DATA FOR THIS TASK Start Marker

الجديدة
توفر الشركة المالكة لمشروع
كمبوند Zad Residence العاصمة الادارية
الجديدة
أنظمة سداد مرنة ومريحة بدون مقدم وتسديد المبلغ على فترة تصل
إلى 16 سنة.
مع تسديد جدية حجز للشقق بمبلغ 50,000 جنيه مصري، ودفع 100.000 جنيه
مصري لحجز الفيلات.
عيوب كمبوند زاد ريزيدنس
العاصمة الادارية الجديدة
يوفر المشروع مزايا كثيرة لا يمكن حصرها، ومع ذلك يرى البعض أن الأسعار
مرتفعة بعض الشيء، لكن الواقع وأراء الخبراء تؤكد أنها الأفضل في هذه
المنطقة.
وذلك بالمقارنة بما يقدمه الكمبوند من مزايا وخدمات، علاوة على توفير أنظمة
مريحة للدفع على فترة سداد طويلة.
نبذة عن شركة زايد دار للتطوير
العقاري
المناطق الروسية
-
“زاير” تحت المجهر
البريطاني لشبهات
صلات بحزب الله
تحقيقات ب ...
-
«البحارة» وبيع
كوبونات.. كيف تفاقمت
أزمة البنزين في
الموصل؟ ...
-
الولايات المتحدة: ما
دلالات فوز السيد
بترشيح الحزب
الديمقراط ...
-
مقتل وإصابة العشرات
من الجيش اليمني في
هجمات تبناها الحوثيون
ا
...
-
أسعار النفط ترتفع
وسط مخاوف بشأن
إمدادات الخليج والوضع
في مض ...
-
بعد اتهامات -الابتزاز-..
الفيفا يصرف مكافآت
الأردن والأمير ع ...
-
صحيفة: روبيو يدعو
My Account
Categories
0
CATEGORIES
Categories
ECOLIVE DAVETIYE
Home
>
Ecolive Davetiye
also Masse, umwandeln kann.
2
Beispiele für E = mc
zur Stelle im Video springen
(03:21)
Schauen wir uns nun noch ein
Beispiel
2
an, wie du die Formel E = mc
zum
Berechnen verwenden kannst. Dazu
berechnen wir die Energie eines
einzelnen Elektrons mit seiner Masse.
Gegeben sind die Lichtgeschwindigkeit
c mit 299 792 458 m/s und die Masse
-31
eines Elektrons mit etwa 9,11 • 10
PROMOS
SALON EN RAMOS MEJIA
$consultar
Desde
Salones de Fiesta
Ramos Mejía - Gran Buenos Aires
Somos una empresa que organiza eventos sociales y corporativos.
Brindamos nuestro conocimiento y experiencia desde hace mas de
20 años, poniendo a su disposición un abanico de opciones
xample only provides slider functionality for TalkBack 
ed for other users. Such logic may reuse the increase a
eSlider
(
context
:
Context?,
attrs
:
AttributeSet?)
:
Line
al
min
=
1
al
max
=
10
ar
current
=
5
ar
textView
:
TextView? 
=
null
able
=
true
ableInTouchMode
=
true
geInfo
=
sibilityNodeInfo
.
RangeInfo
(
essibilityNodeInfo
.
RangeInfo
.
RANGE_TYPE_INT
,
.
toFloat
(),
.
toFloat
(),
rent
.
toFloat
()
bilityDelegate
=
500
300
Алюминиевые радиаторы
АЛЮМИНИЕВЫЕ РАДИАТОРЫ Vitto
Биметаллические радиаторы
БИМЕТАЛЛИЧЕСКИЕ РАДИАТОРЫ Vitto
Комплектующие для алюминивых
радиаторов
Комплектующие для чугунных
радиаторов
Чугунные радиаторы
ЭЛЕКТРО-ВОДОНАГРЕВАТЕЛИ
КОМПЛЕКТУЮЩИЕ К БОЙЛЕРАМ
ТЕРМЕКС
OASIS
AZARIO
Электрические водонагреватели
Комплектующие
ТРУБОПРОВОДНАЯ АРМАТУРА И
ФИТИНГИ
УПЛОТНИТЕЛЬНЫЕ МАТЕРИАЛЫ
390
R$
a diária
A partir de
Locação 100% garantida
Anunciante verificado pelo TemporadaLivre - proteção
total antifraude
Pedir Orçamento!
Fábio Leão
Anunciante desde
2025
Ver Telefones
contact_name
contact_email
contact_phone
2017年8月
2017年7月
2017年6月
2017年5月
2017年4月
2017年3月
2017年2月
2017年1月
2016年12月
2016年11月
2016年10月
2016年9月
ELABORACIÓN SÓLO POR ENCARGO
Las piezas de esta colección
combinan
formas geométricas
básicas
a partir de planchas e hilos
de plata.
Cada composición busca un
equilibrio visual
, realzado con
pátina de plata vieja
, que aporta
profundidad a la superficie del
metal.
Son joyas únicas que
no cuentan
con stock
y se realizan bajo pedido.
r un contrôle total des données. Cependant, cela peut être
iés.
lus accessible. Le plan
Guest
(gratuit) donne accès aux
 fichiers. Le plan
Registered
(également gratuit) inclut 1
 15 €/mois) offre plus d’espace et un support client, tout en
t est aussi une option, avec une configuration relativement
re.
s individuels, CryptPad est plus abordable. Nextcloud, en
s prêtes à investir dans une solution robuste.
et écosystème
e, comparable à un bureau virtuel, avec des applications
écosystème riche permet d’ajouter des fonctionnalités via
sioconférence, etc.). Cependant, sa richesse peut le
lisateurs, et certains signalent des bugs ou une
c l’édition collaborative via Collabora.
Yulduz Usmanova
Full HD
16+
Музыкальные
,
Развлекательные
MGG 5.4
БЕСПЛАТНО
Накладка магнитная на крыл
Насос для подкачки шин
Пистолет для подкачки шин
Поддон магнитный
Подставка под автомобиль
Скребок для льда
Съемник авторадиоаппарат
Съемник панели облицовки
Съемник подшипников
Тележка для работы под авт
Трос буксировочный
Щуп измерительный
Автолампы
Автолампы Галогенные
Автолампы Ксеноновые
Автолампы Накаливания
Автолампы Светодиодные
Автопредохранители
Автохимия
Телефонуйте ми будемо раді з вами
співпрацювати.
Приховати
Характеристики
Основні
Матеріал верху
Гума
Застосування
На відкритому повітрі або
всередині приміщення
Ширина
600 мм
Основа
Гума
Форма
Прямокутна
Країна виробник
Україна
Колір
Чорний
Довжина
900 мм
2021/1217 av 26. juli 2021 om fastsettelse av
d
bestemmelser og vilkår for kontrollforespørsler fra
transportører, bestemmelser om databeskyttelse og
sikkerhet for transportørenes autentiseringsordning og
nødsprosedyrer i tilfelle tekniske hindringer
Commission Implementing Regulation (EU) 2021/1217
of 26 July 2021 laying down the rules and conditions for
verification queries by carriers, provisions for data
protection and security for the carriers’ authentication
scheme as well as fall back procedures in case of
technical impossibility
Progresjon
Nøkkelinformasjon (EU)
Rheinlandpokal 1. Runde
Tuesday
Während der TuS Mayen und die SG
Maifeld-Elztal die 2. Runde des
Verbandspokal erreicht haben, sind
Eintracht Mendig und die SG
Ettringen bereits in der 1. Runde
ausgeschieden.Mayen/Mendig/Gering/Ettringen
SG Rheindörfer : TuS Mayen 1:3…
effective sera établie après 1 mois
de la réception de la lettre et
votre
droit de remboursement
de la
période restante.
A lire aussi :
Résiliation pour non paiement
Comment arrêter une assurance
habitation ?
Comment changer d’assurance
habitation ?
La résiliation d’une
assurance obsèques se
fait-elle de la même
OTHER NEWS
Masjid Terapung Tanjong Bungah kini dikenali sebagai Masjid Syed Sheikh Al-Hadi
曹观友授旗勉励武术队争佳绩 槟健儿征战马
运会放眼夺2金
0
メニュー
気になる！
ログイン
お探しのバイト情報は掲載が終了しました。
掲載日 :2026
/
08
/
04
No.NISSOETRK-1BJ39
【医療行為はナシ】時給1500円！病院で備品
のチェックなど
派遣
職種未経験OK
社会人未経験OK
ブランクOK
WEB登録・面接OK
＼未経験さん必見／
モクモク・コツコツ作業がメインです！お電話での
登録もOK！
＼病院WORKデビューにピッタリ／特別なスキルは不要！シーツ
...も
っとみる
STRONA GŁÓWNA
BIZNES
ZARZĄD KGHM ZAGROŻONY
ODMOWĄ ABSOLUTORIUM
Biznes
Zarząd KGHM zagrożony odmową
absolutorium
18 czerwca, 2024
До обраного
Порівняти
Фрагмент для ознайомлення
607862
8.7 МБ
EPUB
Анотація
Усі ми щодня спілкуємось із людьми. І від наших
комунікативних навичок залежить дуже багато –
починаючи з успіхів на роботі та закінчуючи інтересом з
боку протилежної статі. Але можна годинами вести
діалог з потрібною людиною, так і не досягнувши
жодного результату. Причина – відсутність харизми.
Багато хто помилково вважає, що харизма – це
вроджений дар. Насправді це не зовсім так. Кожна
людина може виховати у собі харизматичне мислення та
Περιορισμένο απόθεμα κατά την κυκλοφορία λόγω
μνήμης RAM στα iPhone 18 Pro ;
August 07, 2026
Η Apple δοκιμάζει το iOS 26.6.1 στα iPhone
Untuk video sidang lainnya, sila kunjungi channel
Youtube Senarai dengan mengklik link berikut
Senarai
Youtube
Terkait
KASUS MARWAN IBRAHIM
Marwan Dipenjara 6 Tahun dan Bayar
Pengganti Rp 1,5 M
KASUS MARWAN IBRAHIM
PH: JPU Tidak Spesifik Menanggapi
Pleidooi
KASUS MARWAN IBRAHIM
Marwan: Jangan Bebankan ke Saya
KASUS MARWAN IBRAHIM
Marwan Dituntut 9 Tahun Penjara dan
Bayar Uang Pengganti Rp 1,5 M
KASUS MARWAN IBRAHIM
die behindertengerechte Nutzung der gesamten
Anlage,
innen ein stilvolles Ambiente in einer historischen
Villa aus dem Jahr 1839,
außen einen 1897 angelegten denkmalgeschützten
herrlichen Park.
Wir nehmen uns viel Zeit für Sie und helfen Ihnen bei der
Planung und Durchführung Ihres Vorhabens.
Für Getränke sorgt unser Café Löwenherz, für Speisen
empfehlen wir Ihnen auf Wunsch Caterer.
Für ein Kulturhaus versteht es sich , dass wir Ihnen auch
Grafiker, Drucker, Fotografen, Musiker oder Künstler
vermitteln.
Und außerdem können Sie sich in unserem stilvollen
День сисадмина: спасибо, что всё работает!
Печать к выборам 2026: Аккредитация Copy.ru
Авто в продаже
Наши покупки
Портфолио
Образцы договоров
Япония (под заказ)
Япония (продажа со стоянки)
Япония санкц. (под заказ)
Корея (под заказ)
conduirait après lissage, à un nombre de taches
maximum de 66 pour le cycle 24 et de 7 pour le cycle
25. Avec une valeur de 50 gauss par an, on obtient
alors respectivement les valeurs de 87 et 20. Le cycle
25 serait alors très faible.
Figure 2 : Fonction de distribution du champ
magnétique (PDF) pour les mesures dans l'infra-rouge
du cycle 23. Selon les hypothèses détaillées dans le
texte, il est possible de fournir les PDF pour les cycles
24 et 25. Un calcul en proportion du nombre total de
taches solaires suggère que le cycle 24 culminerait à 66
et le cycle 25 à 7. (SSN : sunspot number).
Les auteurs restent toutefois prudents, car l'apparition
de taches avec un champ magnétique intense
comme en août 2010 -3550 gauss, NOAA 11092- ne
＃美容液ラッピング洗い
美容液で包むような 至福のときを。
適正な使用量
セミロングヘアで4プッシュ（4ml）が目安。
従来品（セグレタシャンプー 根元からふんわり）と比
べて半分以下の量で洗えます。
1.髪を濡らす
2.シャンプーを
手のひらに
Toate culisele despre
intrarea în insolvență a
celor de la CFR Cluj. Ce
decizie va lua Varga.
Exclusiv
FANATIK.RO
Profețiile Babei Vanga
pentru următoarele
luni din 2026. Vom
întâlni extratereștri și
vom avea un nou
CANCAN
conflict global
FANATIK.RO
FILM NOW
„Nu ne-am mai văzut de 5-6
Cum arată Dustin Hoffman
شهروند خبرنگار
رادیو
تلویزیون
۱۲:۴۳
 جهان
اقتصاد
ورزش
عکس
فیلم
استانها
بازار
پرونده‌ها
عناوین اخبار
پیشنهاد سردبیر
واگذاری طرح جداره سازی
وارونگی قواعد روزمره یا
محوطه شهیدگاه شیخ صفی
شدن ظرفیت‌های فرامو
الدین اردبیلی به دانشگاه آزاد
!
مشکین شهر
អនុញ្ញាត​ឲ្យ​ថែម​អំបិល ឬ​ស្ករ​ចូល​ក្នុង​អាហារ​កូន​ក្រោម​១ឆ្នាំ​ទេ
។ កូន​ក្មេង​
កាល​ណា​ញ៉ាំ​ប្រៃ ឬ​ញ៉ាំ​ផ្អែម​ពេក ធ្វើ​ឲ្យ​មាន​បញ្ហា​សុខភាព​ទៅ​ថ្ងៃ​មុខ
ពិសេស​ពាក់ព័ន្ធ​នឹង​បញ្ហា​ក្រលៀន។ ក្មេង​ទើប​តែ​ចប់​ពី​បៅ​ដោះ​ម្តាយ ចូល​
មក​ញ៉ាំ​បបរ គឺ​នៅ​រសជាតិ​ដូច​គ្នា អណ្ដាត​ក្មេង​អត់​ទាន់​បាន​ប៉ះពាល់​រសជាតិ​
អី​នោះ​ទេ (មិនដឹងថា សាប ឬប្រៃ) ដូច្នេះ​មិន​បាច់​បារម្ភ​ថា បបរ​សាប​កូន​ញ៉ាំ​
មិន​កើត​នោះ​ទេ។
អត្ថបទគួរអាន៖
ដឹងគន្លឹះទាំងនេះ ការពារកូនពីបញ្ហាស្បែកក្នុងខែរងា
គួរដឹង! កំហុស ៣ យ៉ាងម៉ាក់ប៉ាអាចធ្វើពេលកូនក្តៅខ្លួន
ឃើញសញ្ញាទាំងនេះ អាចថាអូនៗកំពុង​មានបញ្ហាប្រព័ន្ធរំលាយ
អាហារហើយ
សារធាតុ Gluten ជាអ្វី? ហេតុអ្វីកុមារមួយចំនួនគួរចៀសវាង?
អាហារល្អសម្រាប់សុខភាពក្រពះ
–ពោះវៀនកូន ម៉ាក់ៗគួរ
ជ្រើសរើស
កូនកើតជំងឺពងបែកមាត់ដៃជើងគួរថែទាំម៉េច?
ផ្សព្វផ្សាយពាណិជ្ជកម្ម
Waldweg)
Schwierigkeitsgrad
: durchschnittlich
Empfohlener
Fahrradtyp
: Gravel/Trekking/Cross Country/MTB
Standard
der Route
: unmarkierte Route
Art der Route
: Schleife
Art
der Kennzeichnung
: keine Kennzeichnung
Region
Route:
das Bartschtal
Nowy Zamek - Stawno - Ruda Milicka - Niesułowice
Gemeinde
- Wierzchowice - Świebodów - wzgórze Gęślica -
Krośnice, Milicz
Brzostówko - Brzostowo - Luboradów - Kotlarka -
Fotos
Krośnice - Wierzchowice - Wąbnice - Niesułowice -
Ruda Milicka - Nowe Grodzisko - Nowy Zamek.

DATA FOR THIS TASK End Marker

INSTRUCTIONS FOR THE TASK ::
The line above containing "أسعار النفط ترتفع", the line containing "eines Elektrons mit etwa 9,11 • 10", and every line between them are to be transcribed exactly; no other line is wanted.

SOLUTION FOR THIS PROBLEM ::
أسعار النفط ترتفع
وسط مخاوف بشأن
إمدادات الخليج والوضع
في مض ...
-
بعد اتهامات -الابتزاز-..
الفيفا يصرف مكافآت
الأردن والأمير ع ...
-
صحيفة: روبيو يدعو
My Account
Categories
0
CATEGORIES
Categories
ECOLIVE DAVETIYE
Home
>
Ecolive Davetiye
also Masse, umwandeln kann.
2
Beispiele für E = mc
zur Stelle im Video springen
(03:21)
Schauen wir uns nun noch ein
Beispiel
2
an, wie du die Formel E = mc
zum
Berechnen verwenden kannst. Dazu
berechnen wir die Energie eines
einzelnen Elektrons mit seiner Masse.
Gegeben sind die Lichtgeschwindigkeit
c mit 299 792 458 m/s und die Masse
-31
eines Elektrons mit etwa 9,11 • 10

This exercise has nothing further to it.